5G technology and edge computing (distributed computing that enables data processing and storage at the edge of the network) are transforming the way we communicate and do business. Enhancements in speed, real-time data transmission, and mobile network density are the cornerstones of modern connectivity—delivering the capacity essential for IoT-connected devices, automation, VR and augmented reality interfaces, smart cities, and more.
In effect, 5G provides the high-speed connectivity and low latency required for edge computing to function effectively. Data can be transmitted and received almost instantly, allowing for real-time communication and analysis to support time-critical services and other applications that require immediate response, such as some Industry 4.0 functions.
Among many other factors of 5G network design, physical proximity to the device is key to achieving low latency. This means that the core network infrastructure, application server, and—crucially—the security infrastructure need to be relocated from centralized data centers to the edge of the network, closer to users. For that, organizations need to look to zero trust.
5G Security Challenges
The 5G standard explicitly calls out that security is a key design principle. This usually means you’ll read that “5G is secure by design.” In other words, 5G was designed to be secure.
The reality is that 5G security is limited to the network itself. It doesn’t extend to the devices and workloads customers will use to communicate through a 5G network.
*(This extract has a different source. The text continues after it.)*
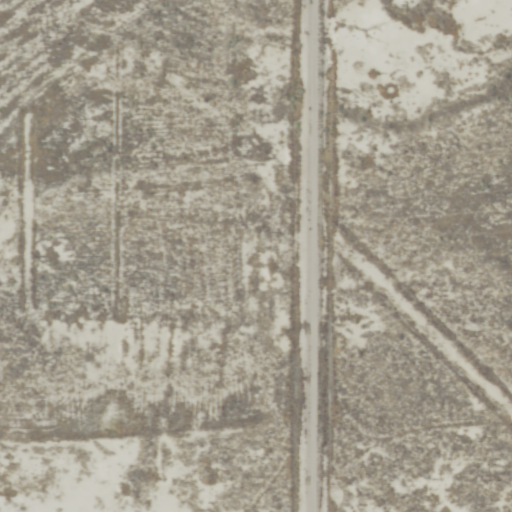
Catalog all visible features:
road: (315, 256)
So, while 5G means more data, services, devices, operating systems, virtualization, and use of the cloud, it also means the 5G attack surface is huge, and Edge workloads are many attackers’ new preferred targets.
5G security has a steep learning curve, and many security professionals, enterprise IT, and sub-contractors lack the knowledge and experience to protect apps running on 5G networks. As the joining of highly-scaled IT systems to wireless telecommunications networks, 5G needs cybersecurity specialists skilled in both worlds.
5G and Zero Trust for Maximum Security
Zero trust simplifies the protection of 5G/edge workloads and devices, meaning organizations that embrace it will find embracing 5G and its attendant security challenges easier, faster, and safer.
Zero trust is the architecture for comprehensive security monitoring, granular risk-based access controls, infrastructure-wide coordinated system security automation, and real-time protection of critical data assets in a dynamic threat environment.
How Zscaler Can Help: Embrace the Zero Trust Security Model
Zscaler Zero Trust Architecture for Private 5G secures and simplifies private 5G deployments for the centralized 5G core, helping providers:
- Enable zero trust connectivity: Secure site-to-site connectivity over the internet without a routable network (5G UPF to Core), and ensure users and devices (UE) are not on the same routable network as apps in the MEC, DC, and cloud.
- Secure apps and data: Minimize the egress and ingress attack surface as well as identify workload vulnerabilities, misconfigurations, and excessive permissions.
- Secure communications: Prevents compromise and data loss with inline content inspection.
- Provide digital experience management: Quickly resolve performance issues with visibility into device, network, and app performance.
Zscaler Private Access App Connectors, Branch Connectors, and Cloud Connectors, along with Zscaler Client Connector, can protect customer devices and workloads on 5G networks today. A version of Branch Connector designed to protect 5G core technologies from breaches was released in mid-2023, with further enhancements coming in 2024.